### What to do
Filter the material below down to every line containing the string "elevation", and copy those lines. Case counts, so only lines with that exact capitalization qualify.

### Provided entries
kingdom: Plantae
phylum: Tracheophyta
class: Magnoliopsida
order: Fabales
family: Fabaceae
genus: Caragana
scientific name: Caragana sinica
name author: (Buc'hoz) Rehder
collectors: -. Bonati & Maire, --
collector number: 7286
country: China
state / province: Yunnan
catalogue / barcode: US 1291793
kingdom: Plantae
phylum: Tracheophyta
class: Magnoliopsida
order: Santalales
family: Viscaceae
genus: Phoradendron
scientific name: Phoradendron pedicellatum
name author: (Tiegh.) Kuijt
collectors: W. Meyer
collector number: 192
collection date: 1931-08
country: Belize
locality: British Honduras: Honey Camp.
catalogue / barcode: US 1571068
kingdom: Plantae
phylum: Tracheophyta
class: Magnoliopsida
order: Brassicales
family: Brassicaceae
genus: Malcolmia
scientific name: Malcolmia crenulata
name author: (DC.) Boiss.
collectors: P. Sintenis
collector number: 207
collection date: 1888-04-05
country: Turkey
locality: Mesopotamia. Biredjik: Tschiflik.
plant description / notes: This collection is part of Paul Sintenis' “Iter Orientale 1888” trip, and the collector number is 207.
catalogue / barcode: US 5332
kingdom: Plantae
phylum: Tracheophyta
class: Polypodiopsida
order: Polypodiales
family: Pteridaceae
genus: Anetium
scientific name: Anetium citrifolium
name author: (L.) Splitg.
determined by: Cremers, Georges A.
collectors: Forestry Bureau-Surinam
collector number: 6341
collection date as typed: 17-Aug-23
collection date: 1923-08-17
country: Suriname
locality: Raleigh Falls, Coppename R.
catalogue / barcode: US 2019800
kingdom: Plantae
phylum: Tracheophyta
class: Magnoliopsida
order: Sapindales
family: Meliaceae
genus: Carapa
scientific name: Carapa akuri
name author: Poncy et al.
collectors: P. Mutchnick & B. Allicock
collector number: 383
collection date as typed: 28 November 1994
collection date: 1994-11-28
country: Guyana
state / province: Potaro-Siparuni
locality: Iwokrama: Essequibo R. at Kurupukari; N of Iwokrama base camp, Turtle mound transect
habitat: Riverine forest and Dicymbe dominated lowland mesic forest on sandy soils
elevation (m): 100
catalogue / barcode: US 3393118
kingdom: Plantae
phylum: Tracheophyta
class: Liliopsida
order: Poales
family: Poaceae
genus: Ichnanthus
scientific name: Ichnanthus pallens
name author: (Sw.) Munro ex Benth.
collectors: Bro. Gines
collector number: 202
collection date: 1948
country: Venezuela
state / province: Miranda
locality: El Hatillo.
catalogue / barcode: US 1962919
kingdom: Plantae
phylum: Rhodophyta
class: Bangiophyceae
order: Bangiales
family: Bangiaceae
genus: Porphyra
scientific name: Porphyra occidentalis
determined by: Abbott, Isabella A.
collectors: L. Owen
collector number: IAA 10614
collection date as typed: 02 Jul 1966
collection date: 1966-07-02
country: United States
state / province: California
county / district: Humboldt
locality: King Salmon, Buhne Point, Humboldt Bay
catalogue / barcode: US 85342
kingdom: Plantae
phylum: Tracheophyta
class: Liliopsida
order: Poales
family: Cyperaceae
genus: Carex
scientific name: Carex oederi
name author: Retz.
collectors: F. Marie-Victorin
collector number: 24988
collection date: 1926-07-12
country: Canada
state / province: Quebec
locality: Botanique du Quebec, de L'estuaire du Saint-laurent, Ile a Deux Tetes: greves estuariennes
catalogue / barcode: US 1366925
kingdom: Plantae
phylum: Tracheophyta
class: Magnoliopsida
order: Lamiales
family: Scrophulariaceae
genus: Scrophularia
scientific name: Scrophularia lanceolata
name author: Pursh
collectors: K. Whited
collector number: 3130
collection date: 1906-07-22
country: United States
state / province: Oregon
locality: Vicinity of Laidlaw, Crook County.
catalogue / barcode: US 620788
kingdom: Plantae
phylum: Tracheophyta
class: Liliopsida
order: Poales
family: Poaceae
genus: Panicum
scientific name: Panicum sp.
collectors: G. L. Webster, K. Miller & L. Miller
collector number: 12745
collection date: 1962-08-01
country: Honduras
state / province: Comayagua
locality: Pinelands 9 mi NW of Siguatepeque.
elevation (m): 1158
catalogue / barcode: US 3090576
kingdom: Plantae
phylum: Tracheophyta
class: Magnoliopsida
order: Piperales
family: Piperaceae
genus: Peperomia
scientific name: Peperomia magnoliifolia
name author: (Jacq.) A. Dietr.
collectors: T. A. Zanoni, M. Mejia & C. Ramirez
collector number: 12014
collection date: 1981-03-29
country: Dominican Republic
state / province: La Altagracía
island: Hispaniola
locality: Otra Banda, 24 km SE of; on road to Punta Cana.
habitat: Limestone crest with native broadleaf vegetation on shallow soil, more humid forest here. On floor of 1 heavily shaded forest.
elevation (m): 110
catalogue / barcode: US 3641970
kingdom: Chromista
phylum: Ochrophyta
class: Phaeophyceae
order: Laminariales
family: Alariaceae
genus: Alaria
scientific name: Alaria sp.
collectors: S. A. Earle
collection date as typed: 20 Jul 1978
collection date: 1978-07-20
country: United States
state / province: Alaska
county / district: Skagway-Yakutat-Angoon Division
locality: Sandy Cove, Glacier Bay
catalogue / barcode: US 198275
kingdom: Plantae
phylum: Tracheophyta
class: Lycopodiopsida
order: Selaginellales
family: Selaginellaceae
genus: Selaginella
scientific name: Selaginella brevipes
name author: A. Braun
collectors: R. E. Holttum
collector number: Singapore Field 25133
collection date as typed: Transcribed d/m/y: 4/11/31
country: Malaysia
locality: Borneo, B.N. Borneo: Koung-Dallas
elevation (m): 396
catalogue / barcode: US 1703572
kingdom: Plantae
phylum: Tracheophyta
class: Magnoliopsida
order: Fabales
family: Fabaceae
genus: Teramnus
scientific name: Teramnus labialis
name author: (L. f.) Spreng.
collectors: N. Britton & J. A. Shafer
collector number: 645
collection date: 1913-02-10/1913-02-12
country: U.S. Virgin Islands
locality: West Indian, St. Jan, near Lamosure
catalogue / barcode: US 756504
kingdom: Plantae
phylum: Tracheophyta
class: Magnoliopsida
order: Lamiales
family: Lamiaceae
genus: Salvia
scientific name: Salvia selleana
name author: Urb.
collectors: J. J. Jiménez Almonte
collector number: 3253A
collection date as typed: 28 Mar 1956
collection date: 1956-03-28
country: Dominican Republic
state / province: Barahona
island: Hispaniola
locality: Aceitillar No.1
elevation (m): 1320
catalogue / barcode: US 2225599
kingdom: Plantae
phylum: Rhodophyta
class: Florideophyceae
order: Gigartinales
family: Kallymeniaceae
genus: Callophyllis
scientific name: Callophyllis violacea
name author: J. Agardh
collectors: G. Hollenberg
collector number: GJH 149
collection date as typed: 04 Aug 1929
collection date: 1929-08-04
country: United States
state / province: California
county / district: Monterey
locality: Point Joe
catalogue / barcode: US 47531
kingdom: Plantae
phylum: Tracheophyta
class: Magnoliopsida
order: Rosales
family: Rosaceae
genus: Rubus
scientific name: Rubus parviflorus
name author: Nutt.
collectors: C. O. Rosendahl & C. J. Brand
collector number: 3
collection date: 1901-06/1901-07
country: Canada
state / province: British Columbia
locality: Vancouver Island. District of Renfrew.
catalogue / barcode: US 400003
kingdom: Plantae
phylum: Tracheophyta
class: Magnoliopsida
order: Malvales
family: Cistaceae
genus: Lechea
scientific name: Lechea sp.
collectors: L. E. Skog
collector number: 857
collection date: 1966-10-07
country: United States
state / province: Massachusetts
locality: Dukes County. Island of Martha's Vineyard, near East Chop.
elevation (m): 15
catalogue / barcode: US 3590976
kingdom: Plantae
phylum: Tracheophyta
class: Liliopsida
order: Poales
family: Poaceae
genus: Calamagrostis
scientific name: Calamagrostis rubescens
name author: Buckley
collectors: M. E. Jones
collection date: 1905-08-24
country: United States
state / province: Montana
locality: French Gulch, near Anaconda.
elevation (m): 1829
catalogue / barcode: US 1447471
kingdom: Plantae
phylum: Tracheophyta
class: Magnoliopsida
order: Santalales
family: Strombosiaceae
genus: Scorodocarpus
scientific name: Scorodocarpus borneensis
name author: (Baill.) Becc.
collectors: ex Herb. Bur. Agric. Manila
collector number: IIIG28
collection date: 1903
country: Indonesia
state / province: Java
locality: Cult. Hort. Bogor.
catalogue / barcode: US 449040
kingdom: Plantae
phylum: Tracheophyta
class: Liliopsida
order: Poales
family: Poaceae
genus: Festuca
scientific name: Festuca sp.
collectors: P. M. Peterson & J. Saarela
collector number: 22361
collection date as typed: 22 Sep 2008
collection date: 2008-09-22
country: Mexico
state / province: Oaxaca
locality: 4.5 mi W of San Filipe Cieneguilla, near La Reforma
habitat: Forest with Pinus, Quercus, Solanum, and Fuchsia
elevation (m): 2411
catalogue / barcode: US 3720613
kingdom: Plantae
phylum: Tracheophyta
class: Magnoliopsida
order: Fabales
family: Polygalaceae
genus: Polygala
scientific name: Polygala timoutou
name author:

### Task solution
elevation (m): 100
elevation (m): 1158
elevation (m): 110
elevation (m): 396
elevation (m): 1320
elevation (m): 15
elevation (m): 1829
elevation (m): 2411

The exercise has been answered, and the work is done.